(EXERCISE) Can you rewrite the material below with every "midnightblue" swapped for "firebrick", leaving all else unchanged and omitting the pictures?
----
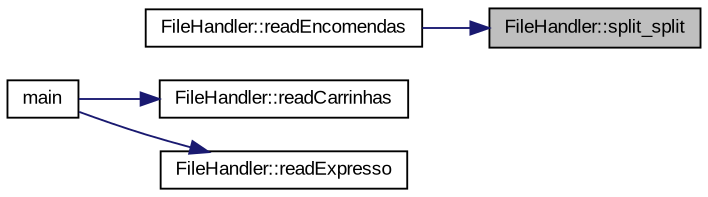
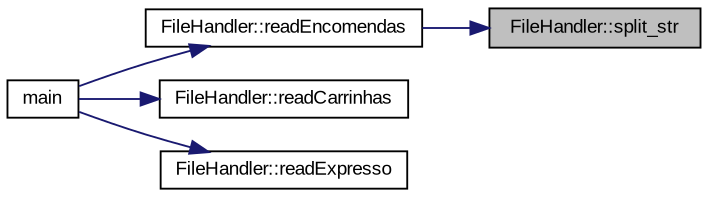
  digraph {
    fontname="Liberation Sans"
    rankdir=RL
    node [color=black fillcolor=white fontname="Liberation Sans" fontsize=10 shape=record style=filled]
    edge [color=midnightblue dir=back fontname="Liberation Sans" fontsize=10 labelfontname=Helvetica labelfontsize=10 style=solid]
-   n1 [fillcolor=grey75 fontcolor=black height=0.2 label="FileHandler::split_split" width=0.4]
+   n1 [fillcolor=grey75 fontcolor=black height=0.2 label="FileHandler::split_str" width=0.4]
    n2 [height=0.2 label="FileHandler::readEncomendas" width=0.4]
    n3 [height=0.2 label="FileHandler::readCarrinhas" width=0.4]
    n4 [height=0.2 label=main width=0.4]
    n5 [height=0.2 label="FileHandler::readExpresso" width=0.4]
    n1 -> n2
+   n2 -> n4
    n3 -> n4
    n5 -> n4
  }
----
(TASK SOLUTION)
  digraph {
    fontname="Liberation Sans"
    rankdir=RL
    node [color=black fillcolor=white fontname="Liberation Sans" fontsize=10 shape=record style=filled]
    edge [color=firebrick dir=back fontname="Liberation Sans" fontsize=10 labelfontname=Helvetica labelfontsize=10 style=solid]
-   n1 [fillcolor=grey75 fontcolor=black height=0.2 label="FileHandler::split_split" width=0.4]
+   n1 [fillcolor=grey75 fontcolor=black height=0.2 label="FileHandler::split_str" width=0.4]
    n2 [height=0.2 label="FileHandler::readEncomendas" width=0.4]
    n3 [height=0.2 label="FileHandler::readCarrinhas" width=0.4]
    n4 [height=0.2 label=main width=0.4]
    n5 [height=0.2 label="FileHandler::readExpresso" width=0.4]
    n1 -> n2
+   n2 -> n4
    n3 -> n4
    n5 -> n4
  }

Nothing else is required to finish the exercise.